Texte de lecture –
# # # # #

Le noyau dur de grévistes enseignants et cheminots a tenu bon aussi longtemps grâce à l’habitude prise de faire des va-et-vient entre les AG et tractages des uns et des autres, et aux 2 soirées de soutien. Il montre des signes de faiblesse aujourd’hui et la reprise du travail semble s’amorcer, mais si autant de choses ont pu être faites dans une région qui n’avait pas connu de mouvement social depuis longtemps, c’est de l’aveu de tous grâce au travail de coordination de l’Assemblée de lutte.
Les membres de l’Assemblée s’étonnent de sa force, comparée à celle des unions locales syndicales. Parmi ces dernières, la CGT et la FSU s’échinent à nous mettre des bâtons dans les roues en ne faisant pas suivre les infos, en posant des rendez-vous sur les nôtres, se dissociant à la moindre incartade « borderline » légalement… Cela a limité notre action et a renforcé le discours critique vis à vis de ces syndicats, sans entraver la volonté d’auto-organisation.

# # # # #

Exercices –
A: D'après le texte sur la grève, quelles unions locales syndicales mettent des bâtons dans les roues de l'Assemblée de lutte ?
B: Recopiez fidèlement le passage du texte sur la grève qui débute aux mots « Les membres de » et s'arrête après les mots « la volonté d’auto-organisation. ».

Données fournies –
# # # # #

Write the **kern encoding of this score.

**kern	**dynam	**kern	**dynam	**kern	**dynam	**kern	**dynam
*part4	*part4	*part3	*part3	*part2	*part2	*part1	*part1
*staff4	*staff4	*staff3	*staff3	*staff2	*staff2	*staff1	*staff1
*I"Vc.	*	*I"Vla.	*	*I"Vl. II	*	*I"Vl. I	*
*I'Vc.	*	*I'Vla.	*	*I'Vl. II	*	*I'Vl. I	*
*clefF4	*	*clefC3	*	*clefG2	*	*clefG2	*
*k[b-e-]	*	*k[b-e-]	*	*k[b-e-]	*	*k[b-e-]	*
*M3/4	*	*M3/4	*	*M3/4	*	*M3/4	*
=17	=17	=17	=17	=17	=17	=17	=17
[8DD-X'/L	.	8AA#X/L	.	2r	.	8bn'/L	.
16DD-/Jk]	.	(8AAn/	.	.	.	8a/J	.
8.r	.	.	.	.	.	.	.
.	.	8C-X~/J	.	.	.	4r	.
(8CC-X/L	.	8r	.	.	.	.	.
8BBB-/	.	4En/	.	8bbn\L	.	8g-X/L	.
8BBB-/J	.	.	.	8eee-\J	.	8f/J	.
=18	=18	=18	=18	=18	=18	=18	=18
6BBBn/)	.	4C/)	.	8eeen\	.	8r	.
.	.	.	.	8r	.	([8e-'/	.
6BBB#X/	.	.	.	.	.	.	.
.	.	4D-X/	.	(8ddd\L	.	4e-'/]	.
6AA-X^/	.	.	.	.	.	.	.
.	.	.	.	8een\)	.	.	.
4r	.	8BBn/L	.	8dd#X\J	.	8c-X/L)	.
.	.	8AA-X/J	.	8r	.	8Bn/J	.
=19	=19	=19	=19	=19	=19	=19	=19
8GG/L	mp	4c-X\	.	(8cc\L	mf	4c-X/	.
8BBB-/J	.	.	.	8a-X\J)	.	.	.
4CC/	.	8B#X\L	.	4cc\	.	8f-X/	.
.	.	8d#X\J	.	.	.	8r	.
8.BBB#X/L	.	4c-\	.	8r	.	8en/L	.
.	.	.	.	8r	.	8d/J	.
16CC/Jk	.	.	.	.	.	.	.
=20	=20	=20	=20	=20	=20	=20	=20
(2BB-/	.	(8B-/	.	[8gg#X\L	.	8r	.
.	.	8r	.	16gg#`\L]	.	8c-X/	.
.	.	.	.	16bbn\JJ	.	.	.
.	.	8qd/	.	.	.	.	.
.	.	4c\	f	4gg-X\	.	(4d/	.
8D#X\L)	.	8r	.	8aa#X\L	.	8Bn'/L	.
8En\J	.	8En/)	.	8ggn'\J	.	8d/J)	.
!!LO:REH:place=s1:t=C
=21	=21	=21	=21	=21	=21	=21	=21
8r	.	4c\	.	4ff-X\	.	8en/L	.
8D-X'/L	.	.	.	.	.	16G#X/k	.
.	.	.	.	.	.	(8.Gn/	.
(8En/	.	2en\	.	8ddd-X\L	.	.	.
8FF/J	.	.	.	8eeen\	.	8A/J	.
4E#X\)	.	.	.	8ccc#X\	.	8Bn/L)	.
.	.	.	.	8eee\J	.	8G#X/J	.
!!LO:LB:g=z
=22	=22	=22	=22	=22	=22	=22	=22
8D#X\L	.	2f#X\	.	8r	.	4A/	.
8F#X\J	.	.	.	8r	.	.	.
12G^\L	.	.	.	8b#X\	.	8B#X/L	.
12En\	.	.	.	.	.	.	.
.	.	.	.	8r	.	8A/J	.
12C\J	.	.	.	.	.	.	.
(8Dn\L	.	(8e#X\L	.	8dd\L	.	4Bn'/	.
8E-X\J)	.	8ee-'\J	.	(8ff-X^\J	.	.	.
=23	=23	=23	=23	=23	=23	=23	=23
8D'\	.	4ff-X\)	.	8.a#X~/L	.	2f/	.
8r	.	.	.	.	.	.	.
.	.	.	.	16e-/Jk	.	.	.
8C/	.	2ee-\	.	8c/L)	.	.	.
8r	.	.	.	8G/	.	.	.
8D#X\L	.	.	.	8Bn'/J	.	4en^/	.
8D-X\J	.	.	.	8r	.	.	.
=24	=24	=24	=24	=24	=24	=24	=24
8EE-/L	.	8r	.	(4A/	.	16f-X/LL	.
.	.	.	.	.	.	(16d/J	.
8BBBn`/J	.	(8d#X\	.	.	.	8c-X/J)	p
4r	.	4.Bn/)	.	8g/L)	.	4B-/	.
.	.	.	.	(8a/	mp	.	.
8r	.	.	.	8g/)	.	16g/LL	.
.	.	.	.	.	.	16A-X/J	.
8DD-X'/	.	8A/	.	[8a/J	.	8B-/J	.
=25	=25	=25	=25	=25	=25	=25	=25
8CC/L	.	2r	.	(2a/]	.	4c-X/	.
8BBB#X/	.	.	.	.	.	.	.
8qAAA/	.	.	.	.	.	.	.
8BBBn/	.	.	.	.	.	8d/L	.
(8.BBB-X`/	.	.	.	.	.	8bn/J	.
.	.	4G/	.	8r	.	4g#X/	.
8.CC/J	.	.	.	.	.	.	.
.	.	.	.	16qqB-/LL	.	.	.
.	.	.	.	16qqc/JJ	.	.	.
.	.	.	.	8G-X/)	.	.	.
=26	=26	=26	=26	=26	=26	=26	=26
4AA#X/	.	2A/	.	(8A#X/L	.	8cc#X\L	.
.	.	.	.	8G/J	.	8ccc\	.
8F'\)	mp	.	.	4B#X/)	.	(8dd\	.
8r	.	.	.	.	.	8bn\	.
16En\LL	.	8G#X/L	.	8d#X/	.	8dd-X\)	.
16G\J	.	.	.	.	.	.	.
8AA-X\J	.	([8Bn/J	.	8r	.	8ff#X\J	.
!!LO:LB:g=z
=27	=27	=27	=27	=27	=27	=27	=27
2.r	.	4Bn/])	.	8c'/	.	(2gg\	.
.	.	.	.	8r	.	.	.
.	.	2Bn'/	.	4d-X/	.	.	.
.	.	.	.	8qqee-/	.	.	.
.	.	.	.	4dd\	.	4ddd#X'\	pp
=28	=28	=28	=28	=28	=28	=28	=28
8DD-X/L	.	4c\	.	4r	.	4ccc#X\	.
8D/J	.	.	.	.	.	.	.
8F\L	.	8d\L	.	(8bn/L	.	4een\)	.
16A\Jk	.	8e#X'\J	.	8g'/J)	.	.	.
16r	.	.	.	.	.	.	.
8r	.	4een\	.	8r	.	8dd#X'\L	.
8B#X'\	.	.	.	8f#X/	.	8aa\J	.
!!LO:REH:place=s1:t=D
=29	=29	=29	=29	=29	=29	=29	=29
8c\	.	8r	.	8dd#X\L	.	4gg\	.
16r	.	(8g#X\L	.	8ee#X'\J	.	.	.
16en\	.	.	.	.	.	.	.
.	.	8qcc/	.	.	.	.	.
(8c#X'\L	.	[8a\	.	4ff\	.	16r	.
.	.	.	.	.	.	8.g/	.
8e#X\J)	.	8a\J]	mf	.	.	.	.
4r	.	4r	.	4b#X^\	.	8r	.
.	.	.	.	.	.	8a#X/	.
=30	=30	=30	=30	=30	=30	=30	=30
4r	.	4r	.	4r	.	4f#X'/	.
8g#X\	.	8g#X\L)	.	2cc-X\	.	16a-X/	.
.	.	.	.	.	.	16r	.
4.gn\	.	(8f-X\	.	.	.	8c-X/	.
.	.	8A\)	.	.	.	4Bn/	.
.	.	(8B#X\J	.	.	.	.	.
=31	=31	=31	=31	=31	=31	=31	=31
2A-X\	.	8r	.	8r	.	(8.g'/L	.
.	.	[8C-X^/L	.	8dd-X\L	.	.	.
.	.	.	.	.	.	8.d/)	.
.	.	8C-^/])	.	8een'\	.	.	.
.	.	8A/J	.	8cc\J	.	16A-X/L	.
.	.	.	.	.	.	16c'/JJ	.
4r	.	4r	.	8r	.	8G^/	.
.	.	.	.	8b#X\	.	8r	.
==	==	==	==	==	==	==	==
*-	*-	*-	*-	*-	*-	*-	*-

# # # # #

Réponses aux exercices –
A: La CGT et la FSU.

B:
Les membres de l’Assemblée s’étonnent de sa force, comparée à celle des unions locales syndicales. Parmi ces dernières, la CGT et la FSU s’échinent à nous mettre des bâtons dans les roues en ne faisant pas suivre les infos, en posant des rendez-vous sur les nôtres, se dissociant à la moindre incartade « borderline » légalement… Cela a limité notre action et a renforcé le discours critique vis à vis de ces syndicats, sans entraver la volonté d’auto-organisation.